Construction firms surveyed by the magazine Construction Europe
last month said activity had slowed for the third straight month to the
weakest pace since February. The bulk of respondents still expect an
improvement in a year’s time.
At the six-month horizon, most financial analysts foresee little
change in activity and the rest are marginally optimistic on balance,
ZEW’s September survey showed.
Construction in Spain fell 1.8% in August, receding further after a
pick-up in June ahead of the one-point hike in the VAT on homes sales at
mid-year. Activity was 34.7% below the previous-year level. Having
precipitated the recession, the collapse of the housing bubble is now
holding back the economic recovery.
With a stock of unsold houses in Spain of around 700,000 units, it
could be years before market equilibrium is reached. Analysts at Credit
Agricole estimate that the ongoing sector contraction could dampen
overall economic growth by up to 1% this year and next.

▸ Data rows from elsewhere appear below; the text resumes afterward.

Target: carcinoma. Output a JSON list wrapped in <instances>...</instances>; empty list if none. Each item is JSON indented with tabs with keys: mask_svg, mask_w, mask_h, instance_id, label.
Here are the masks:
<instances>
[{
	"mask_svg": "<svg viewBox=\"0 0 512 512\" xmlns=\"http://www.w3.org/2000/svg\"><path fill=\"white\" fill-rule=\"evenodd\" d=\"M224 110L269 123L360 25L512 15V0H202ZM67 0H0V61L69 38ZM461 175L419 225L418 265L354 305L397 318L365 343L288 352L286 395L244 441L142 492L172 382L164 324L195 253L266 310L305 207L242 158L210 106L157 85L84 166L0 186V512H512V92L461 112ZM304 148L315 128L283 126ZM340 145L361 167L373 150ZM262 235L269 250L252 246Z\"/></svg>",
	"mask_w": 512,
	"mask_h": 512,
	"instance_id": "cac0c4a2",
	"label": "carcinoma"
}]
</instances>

Germany posted a 0.4% downturn in August, retracing a third of
July’s recovery, but was still 1.7% higher on the year. The Ifo
institute’s surveys suggest that activity has leveled out since the
technical rebound in 2Q. Expectations at the six-month horizon have
receded sharply since early spring and are approaching last year’s
average.
In France, activity slipped 0.1% on the month and was 4.6% lower on
the year. While housing permits are recovering slowly, housing starts
continued to decline through August. Fewer builders polled by Insee in
September reported a decline in activity and their near-term
expectations point to a slower contraction ahead. Insee expects
household investment in housing to recover in the second half — enough
to offset the ongoing contraction in commercial construction by the end
of the year.
As usual, monthly data were not released for Italy, where sector
activity recovered 2.5% in 2Q but was still 3.5% lower on the year.

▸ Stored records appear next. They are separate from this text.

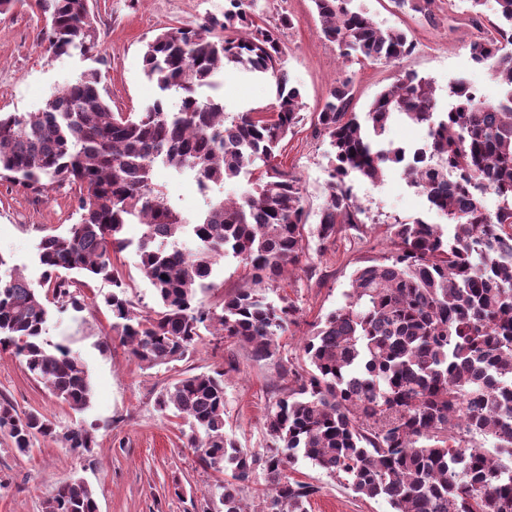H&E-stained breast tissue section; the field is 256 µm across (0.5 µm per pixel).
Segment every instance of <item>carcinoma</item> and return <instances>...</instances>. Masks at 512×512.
<instances>
[{"instance_id":"1","label":"carcinoma","mask_w":512,"mask_h":512,"mask_svg":"<svg viewBox=\"0 0 512 512\" xmlns=\"http://www.w3.org/2000/svg\"><path fill=\"white\" fill-rule=\"evenodd\" d=\"M57 54L100 53L88 0H34ZM224 20L172 26L144 48L149 80L160 96L132 115L112 111L97 69L81 73L33 112L0 115V178L25 189L55 182L78 187V220L41 237L37 250L48 296L16 269L0 273V350H9L58 401L73 411L90 405L82 358L44 337L49 304L84 309L69 274L111 283L104 303L112 331L148 368L182 360L201 330L241 343L252 359L279 354L276 336L298 323L292 304L267 301L262 286L299 268L306 213L299 179L275 162L279 144L302 120L300 90L289 84L276 32L256 23L254 0H228ZM428 19L440 0H392ZM322 34L345 60L395 62L415 42L382 29L351 0H314ZM510 25L469 44L502 89L489 100L463 81L449 87L451 108H437L432 83L405 73L381 91L365 120L350 111V83L334 87L317 113L333 148L316 236L322 249L365 223L347 178L377 184L399 166L445 224L416 219L388 225L393 245L353 272L346 304L311 324L302 365H280L292 385L266 417L273 440L262 458L224 437V373L174 379L157 405L189 424V443L207 467L224 473V512H248L240 487L262 463L270 484L262 512H307L318 488L285 474L298 457L347 481L360 498H384L395 512H512V0H495ZM233 64L270 75L275 112H224V99L201 100ZM179 94L169 106L166 95ZM395 117L427 130L407 157L385 147ZM162 164L201 185L224 187L241 176L252 191L239 200L211 199L189 223L152 184ZM498 199L495 210L485 197ZM128 224L143 227L138 241ZM194 243L187 249L182 238ZM134 248L158 309L143 315L127 297L113 257ZM232 257L249 267L251 285L224 296L221 312L198 294L216 287L212 266ZM0 434L21 453L36 436L69 448L94 445V428L64 432L39 413L20 415L0 402ZM492 442L495 452L485 448ZM44 512H97L79 478L58 486Z\"/></svg>"}]
</instances>
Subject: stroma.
I'll list each match as a JSON object with an SVG mask.
<instances>
[{"label":"stroma","instance_id":"stroma-1","mask_svg":"<svg viewBox=\"0 0 512 512\" xmlns=\"http://www.w3.org/2000/svg\"><path fill=\"white\" fill-rule=\"evenodd\" d=\"M224 5L225 0H89L101 40L99 56L91 58L76 51L61 56L49 51L42 36L43 17L29 0H21L12 12L0 14V113L35 111L67 82L93 68L102 73L104 96L113 111H141L158 95L144 72L146 42L167 26L223 18ZM353 5L381 28L405 30L415 51L394 63L350 65L322 35L313 0H254L260 24L278 30L289 81L300 89L305 105L304 119L282 142L279 159L300 180L307 213V261L304 269L265 291L269 301L293 303L300 314L298 325L279 335L285 360L301 357L310 323L344 305L351 275L361 261L389 249L388 225L414 219L442 221L425 196L409 186L401 168L388 167L377 184L354 174L352 194L364 208L366 222L321 249L315 228L325 201L332 148L316 127L315 114L329 91L350 80V109L360 115L377 93L406 72L431 80L442 109L451 102L449 85L462 78L488 99H497L501 92L491 72L474 65L469 55L470 41L499 21L495 0H486L477 21L469 0H452L432 23L398 10L392 0H353ZM284 16L291 18V25L281 26ZM221 80L225 112L269 111L276 104L272 78L228 66ZM152 181L183 216L192 218L205 209L206 198L193 177L157 165ZM75 200L74 186L65 183L33 192L0 181V256L8 267L39 282L37 245L44 234L63 232L76 222ZM114 264L125 277L127 296L136 310L145 314L156 308L154 289L140 272L134 251L119 254ZM247 279V269L236 259H218L217 287L199 299L204 307L220 310L225 293ZM111 290L108 281H90L81 291L84 310L53 312L47 324V338L66 341L88 367L93 398L84 411H72L56 401L18 358L0 353V401H10L22 414L40 413L62 431L82 424L96 427L95 443L86 450L39 436L23 455L0 435V512H43L47 494L72 478L88 482L98 512H224L223 473L200 465L197 449L188 443V425L160 410L157 397L182 374L223 372L224 435L260 456L272 442L266 415L287 380L281 378L276 361L252 360L245 346L208 332L182 361L146 367L112 335V314L103 303ZM286 474L317 486L307 512H392L388 501L356 497L344 480L307 459L296 460Z\"/></svg>","mask_w":512,"mask_h":512}]
</instances>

Isae’s sector survey revealed an erosion in expectations for
construction projects in August.
Elsewhere, activity in the Netherlands fell 2.6% on the month and
was 14.1% below the previous-year level. By contrast, Portugal posted a
2.3% monthly rise, giving a 7.3% decline on the year. Activity in
Slovenia was up 5.2% on the month but 12.2% lower on the year. Slovakia
posted a 2.4% monthly gain, for an annual decline of only 0.8%.